BRING THE GRANDMOTHERS FORWARD!
Discover some heroines you may have missed...
Delores Huerta, a civil rights heroine, served as Caesar Chavez's central strategist in their campaign to improve the working conditions of farm laborers. Knick named the "Dragon Lady," this 5-foot-tall dynamo, co-founded the National Farm Workers Association which later became the United Farm Workers. Farm workers often including children labored in terrible conditions with no toilets ir water. Huerta helped organize the Delano grape strike in 1965 in California and was the lead negotiator in the workers' contract that was created after the strike. Read more about Delores at https://en.wikipedia.org/wiki/Dolores_Huerta.
Geraldine (Jerrie) Mock, an unassuming housewife from Columbus, Ohio, was the first woman to fly solo around the world in 1964. She piloted her single-engine Cessna 180 named "The Spirit of Columbus" for 29 days in a circumnavigation from Columbus to Columbus. Everyone know Amelia Earhart, why don't we remember Jerrie? History has only given a slight nod to Mrs. Mock’s accomplishments and that is all right with her. Geraldine never set out to do something so incredible for the publicity; she did it to satisfy her sense of adventure and a yearning to go and do what others have only dreamed of doing. Read more about this amazing aviator as https://airfactsjournal.com/2012/11/geraldine-mock-and-the-spirit-of-columbus/.

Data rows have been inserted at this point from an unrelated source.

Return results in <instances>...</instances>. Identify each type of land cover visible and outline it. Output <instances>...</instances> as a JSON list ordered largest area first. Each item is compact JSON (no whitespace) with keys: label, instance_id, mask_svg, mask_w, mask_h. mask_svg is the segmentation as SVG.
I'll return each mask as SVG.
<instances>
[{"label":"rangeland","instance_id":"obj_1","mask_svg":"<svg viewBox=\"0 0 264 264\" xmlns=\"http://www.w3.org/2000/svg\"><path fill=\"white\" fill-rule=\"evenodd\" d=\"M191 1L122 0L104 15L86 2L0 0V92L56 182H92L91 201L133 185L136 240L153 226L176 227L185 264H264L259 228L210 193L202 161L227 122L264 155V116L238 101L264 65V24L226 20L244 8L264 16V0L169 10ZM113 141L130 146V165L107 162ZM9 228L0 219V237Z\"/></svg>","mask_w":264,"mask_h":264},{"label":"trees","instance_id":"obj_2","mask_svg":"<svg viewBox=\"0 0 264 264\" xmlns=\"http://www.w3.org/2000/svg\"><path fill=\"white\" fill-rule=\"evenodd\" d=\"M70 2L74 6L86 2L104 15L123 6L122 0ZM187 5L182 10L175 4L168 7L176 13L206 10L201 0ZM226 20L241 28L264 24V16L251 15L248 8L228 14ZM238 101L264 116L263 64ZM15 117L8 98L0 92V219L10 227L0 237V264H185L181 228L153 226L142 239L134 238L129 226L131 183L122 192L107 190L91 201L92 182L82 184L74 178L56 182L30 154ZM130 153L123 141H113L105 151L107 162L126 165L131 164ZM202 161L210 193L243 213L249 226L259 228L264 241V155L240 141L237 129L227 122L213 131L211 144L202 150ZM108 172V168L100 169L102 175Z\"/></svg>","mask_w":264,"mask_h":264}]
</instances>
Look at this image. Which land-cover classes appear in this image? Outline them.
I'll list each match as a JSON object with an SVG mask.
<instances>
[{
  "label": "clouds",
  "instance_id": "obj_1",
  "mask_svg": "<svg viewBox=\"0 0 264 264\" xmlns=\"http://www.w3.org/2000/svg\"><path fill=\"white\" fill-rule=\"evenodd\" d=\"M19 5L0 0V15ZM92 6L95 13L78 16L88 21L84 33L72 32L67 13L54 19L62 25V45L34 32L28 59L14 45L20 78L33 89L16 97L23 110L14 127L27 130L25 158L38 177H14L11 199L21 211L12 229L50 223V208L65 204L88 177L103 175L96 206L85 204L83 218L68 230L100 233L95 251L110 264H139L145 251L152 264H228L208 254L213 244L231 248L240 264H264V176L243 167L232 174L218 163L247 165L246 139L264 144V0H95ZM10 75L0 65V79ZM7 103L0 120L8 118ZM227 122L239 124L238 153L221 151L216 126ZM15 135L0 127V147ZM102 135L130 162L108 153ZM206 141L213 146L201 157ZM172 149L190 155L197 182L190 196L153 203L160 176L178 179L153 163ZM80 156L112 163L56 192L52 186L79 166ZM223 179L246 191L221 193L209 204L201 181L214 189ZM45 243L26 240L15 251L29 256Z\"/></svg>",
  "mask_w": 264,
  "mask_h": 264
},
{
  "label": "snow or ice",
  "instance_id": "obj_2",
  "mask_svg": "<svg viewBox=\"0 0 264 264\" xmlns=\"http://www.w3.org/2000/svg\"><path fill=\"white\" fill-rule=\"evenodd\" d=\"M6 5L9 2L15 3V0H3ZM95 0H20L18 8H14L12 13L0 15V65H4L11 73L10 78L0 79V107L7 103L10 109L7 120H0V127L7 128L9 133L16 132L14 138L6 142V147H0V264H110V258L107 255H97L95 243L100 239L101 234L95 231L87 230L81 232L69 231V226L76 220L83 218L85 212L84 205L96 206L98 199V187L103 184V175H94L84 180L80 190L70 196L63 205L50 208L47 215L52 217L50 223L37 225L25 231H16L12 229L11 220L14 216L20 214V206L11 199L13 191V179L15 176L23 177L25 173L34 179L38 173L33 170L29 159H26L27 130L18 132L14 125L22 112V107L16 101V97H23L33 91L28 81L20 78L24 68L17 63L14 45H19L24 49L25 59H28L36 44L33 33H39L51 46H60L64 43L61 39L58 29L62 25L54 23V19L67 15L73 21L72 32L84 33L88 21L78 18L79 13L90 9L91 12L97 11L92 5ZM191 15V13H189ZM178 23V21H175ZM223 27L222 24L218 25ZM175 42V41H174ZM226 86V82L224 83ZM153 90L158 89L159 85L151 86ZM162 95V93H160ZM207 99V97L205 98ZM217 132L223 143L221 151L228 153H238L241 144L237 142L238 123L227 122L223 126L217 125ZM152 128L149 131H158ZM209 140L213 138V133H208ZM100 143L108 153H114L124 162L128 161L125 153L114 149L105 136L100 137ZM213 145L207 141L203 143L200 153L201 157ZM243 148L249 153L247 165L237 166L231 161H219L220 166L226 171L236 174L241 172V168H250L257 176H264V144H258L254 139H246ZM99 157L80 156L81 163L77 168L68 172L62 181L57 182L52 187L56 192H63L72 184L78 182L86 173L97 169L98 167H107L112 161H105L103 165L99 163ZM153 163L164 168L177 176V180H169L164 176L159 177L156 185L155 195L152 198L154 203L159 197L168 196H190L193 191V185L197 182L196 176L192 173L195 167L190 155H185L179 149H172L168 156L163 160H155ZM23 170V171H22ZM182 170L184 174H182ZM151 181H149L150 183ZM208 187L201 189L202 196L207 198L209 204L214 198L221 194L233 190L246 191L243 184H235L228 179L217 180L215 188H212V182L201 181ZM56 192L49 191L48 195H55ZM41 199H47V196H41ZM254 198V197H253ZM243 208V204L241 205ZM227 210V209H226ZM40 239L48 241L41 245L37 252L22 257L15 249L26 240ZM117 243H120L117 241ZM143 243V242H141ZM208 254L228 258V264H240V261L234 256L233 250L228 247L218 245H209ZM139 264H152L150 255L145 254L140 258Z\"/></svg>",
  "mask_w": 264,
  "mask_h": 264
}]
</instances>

Please recommend women who deserve to be remembered--there may even be some in your own family history. For inspiration, read Seven Brave Women by Betsy Hearne, a book for K-4th grade students, and take a journey through time as a young girl recounts the exploits of her female ancestors, seven brave women who left their imprints on the past and on her. Beginning with the great-great-great-grandmother who came to America on a wooden sailboat, these women were devout and determined and tireless and beloved. When I read to classes at school, my assignment to the kids was to go home and ask about brave women in their families. Their favorite story from the book was the one where the women had to sew up her own injured hand with her regular needle and thread!
Our Own Family Heroines:
My own grandmother, Mildred Stidger Peckinpaugh, raised four sons while her husband, Roger, played professional baseball for the Yankees, Senators and Cleveland Indians. Each spring she would put the boys in her car and drive to Florida for spring training. There were no motels in those days so she would stop at farms and ask if they could have a meal and spend the night, eventually developing a chain of safe havens to stay in along the way. During the summers she would sometimes take them to see the team on the road. In Saint Louis, my dad remembered, she would soak the sheets in the bathtub, wring them out, spread the over the boys and start the fan to help them stay cool as they slept in the non-air-conditioned summer heat. When Grandpa became the manager in Cleveland, she gave holiday parties featuring an enormous side of beef which the players would eat by cutting off blood-red slices with their pocket knives and she formed the first support group for wives of Indians' baseball players.